そこは、昼時でもあまり人が寄り付かない、静かな場所だ。
「……遅いよ、シィカ」
ベンチに座っていたのは、同じゼミの直人だった。
彼は河野先輩のようなインテリ気質ではなく、休日は草野球に興じているような、少し日に焼けた、健康的な雰囲気の男子学生だ。
「ごめん、講義が長引いちゃって。……それ、食べてるのホットドッグ?」
私は彼の隣に腰掛け、彼が手に持っている購買のホットドッグを指差した。
「ああ、これ? 結構美味いよ。一口食べる?」
「ううん、私はこっちでいい。……でも、直人くんの『ホットドッグ』、もっと美味しそうな気がする」
私はわざと、彼の視線を下へと誘導するように、少しだけ首を傾げて覗き込んだ。
直人の顔が、一瞬で耳まで赤くなるのが分かった。彼はスポーツマンらしく、反応が素直で面白い。
「おい、ここ、誰か来るかも……」
「誰も来ないよ。ここは私の『お気に入りのページ』だから」
私は彼が持っていたパンを横に置かせると、ベンチの下、彼が履いているジーンズの膨らみに手を伸ばした。
ジッパーを降ろす小さな音が、静かな森に響く。
「……あ、シィカ、ちょ、まっ……」
顔を赤くして狼狽える彼を尻目に、私は「それ」を丁寧に、大切に外へと連れ出した。
朝の河野先輩が「繊細な古典」だとしたら、直人のそれは「出来立ての、瑞々しい現代文学」といった趣がある。
「いただきます」
私は標準語で礼儀正しく告げると、ゆっくりと頭を下げた。
口の中に広がる、独特の熱。
それは購買のパンとは比べものにならないほど、生命力に溢れた味がした。
舌の上で転がし、丹念に味わう。
直人の指が私の髪に食い込み、彼の短い吐息が頭上で何度も繰り返された。
「……っ、シィカ、それ、やばい……!」
彼の反応を楽しみながら、私はさらに深く、その「ホットドッグ」の芯までを堪能する。
都会の真ん中にある大学の、そのまた片隅で、私たちは今、間違いなく世界の中心にいた。
「……ふぅ。
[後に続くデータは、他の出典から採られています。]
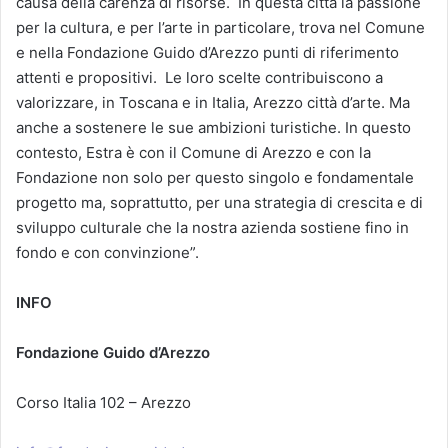
causa della carenza di risorse. In questa città la passione
per la cultura, e per l’arte in particolare, trova nel Comune
e nella Fondazione Guido d’Arezzo punti di riferimento
attenti e propositivi. Le loro scelte contribuiscono a
valorizzare, in Toscana e in Italia, Arezzo città d’arte. Ma
anche a sostenere le sue ambizioni turistiche. In questo
contesto, Estra è con il Comune di Arezzo e con la
Fondazione non solo per questo singolo e fondamentale
progetto ma, soprattutto, per una strategia di crescita e di
sviluppo culturale che la nostra azienda sostiene fino in
fondo e con convinzione”.
INFO
Fondazione Guido d’Arezzo
Corso Italia 102 – Arezzo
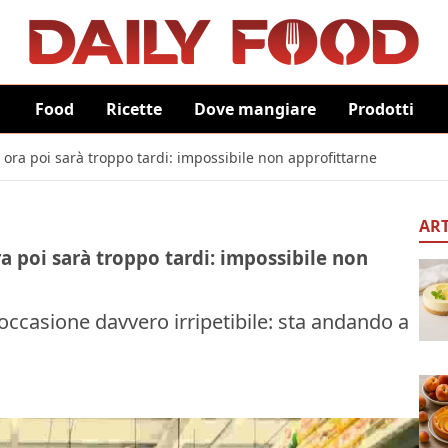
Food
Ricette
Dove mangiare
Prodotti
 ora poi sarà troppo tardi: impossibile non approfittarne
ART
a poi sarà troppo tardi: impossibile non
ccasione davvero irripetibile: sta andando a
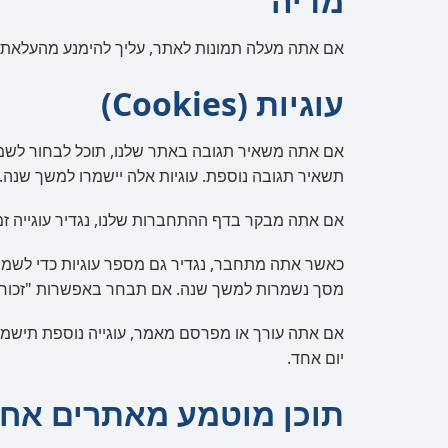
מדיה
אם אתה מעלה תמונות לאתר, עליך להימנע מהעלאת תמונות עם נתוני מיקום מוטבעים (EXIF GPS). מ
עוגיות (Cookies)
אם אתה משאיר תגובה באתר שלנו, תוכל לבחור לשמ
תשאיר תגובה נוספת. עוגיות אלה יישמרו למשך שנה.
אם אתה מבקר בדף ההתחברות שלנו, נגדיר עוגייה זמנ
כאשר אתה מתחבר, נגדיר גם מספר עוגיות כדי לשמור
מסך נשמרות למשך שנה. אם תבחר באפשרות "זכור א
אם אתה עורך או מפרסם מאמר, עוגייה נוספת תישמר 
יום אחד.
תוכן מוטמע מאתרים אחר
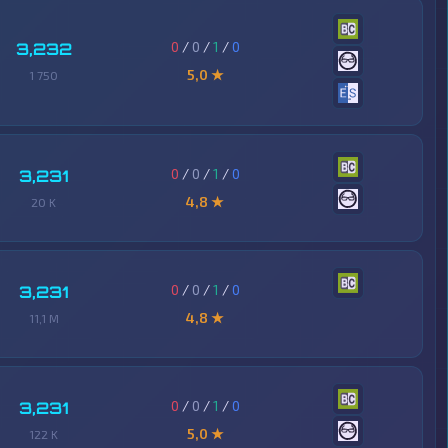
0
/
0
/
1
/
0
3,232
5,0 ★
1 750
0
/
0
/
1
/
0
3,231
4,8 ★
20 K
0
/
0
/
1
/
0
3,231
4,8 ★
11,1 M
0
/
0
/
1
/
0
3,231
5,0 ★
122 K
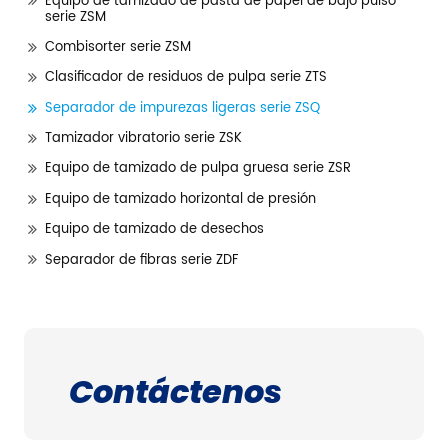
Equipo de tamizado de pasta de papel de bajo pulso
serie ZSM
Combisorter serie ZSM
Clasificador de residuos de pulpa serie ZTS
Separador de impurezas ligeras serie ZSQ
Tamizador vibratorio serie ZSK
Equipo de tamizado de pulpa gruesa serie ZSR
Equipo de tamizado horizontal de presión
Equipo de tamizado de desechos
Separador de fibras serie ZDF
Contáctenos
ごちそうさまでした」
数分後、私は口元を指先で拭い、満足げに微笑んだ。
直人は力なくベンチに背を預け、放心したように空を見上げている。
「……あんた、ほんと……何ていうか、自由すぎ」
「そう? 私はただ、お腹が空いてただけだよ。……あ、三限、代筆お願いしていい?」
私は彼の太ももを軽くポンと叩き、立ち上がる。
直人は顔を覆いながらも、「……しゃあないな」と、私のお決まりのフレーズを真似して小さく答えた。
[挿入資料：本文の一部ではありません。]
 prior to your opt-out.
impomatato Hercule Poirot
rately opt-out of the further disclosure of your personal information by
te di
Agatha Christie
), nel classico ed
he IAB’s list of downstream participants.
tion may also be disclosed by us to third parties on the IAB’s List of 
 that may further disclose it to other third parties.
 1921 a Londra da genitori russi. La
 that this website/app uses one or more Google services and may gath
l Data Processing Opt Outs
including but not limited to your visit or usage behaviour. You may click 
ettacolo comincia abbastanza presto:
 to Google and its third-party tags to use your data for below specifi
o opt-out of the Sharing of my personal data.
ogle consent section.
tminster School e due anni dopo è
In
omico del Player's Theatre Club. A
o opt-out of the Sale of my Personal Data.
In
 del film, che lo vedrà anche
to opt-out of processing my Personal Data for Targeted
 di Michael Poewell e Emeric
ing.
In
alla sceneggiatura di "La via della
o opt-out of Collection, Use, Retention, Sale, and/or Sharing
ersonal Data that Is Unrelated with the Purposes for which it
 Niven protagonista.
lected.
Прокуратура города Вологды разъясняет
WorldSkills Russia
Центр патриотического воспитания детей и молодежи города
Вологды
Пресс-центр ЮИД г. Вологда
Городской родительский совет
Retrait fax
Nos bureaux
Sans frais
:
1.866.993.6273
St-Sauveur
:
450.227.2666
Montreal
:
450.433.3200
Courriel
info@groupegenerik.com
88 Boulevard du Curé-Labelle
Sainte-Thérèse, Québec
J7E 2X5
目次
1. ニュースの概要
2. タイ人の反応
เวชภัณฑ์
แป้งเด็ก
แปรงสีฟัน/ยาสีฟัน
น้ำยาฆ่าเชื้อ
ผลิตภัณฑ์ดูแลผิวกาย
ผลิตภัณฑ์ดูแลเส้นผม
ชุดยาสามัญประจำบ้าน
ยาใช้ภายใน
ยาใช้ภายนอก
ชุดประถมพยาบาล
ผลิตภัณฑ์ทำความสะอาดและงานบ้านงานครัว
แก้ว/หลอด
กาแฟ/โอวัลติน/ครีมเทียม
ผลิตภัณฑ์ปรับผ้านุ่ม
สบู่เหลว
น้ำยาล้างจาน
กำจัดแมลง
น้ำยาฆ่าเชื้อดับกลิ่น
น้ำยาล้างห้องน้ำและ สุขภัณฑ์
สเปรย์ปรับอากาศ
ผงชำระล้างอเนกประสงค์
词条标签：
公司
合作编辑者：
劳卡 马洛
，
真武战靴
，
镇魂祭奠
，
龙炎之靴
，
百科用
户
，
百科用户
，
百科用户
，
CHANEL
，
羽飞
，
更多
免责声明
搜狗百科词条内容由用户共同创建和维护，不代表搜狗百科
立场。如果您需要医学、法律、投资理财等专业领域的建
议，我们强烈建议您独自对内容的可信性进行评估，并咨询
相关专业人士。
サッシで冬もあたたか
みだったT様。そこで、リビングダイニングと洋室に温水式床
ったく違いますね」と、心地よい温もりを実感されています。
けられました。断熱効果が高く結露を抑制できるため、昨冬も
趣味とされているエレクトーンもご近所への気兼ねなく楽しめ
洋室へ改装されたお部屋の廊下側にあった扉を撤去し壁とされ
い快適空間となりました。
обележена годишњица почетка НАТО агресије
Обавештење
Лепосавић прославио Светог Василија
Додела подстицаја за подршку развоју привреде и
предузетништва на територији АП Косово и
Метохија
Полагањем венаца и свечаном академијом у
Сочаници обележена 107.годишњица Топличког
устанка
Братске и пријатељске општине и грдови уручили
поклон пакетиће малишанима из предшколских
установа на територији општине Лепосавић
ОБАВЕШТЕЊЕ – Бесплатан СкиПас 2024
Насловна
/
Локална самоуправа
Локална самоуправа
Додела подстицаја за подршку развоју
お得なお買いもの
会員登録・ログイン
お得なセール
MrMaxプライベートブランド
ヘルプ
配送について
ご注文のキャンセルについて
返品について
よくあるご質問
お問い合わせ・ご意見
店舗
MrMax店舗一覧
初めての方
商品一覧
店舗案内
私は彼を置いたまま、軽やかな足取りで午後の講義へと向かう。
お昼休みという名の「短編エッセイ」は、これで完結。
午後の日差しは、午前中よりも少しだけ優しく感じられた。
次にめくるページには、どんな言葉が並んでいるのだろう。
私は少しだけ空腹を満たした満足感と共に、キャンパスの雑踏の中へと消えていった。